▶ **Job item**: Please copy out the lines in the entries that contain "coral".

[Start of Attachment]

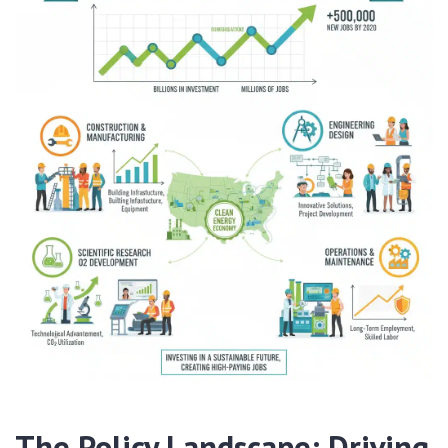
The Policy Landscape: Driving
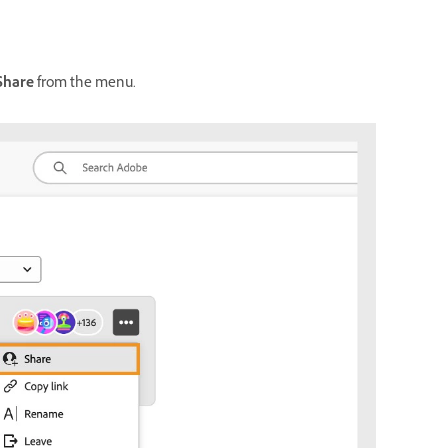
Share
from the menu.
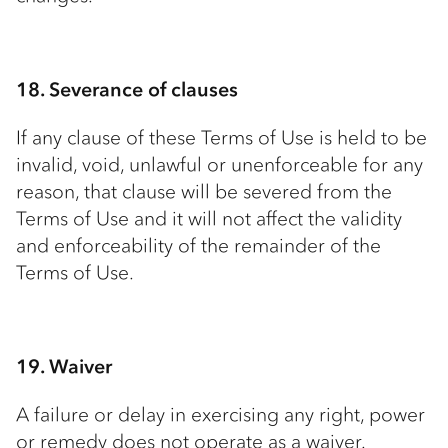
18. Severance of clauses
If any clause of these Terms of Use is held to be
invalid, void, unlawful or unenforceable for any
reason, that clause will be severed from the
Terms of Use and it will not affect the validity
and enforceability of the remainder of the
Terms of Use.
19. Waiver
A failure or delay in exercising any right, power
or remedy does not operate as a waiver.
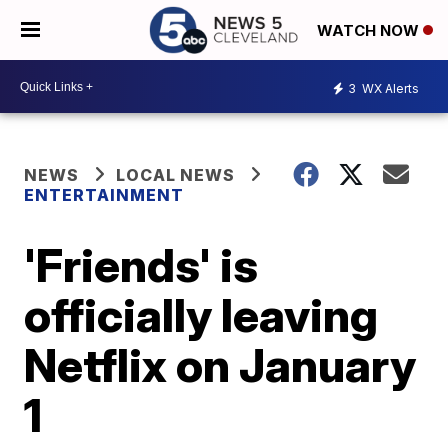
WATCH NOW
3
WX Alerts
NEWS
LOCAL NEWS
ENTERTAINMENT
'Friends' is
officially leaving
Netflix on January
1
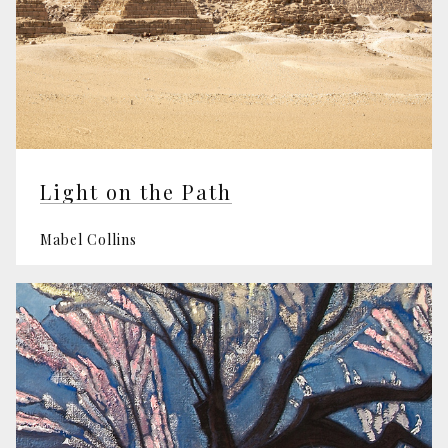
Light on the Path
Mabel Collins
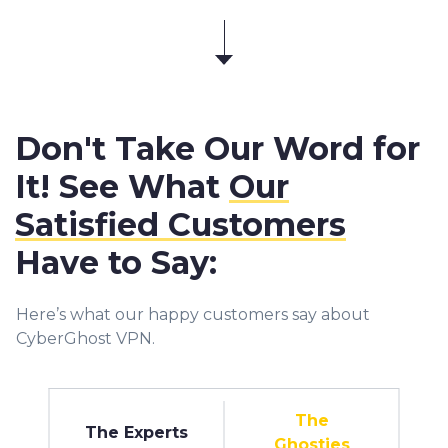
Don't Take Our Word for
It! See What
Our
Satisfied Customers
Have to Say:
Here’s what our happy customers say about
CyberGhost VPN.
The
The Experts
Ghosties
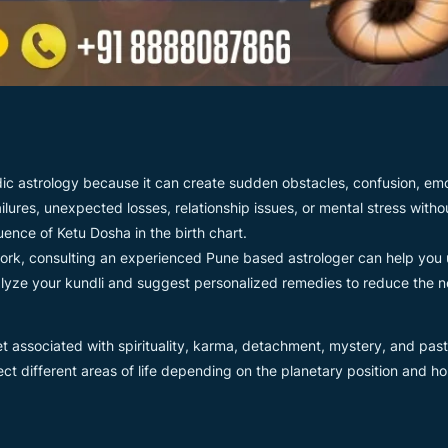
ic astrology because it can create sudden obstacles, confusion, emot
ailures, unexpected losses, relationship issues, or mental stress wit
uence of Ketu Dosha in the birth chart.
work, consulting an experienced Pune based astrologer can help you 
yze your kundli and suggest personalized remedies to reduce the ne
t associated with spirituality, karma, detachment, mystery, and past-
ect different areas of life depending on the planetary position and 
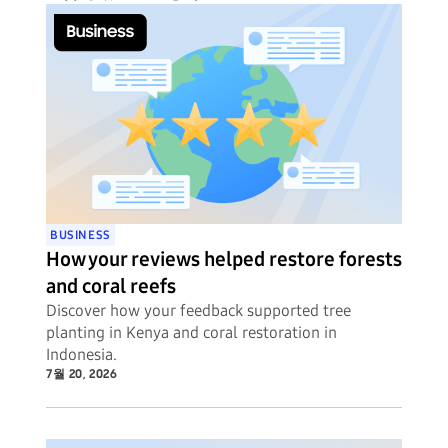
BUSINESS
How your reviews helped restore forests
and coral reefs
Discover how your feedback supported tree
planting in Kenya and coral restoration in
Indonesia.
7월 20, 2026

[End of Attachment]

▶ **Response to the exercise**:
and coral reefs
planting in Kenya and coral restoration in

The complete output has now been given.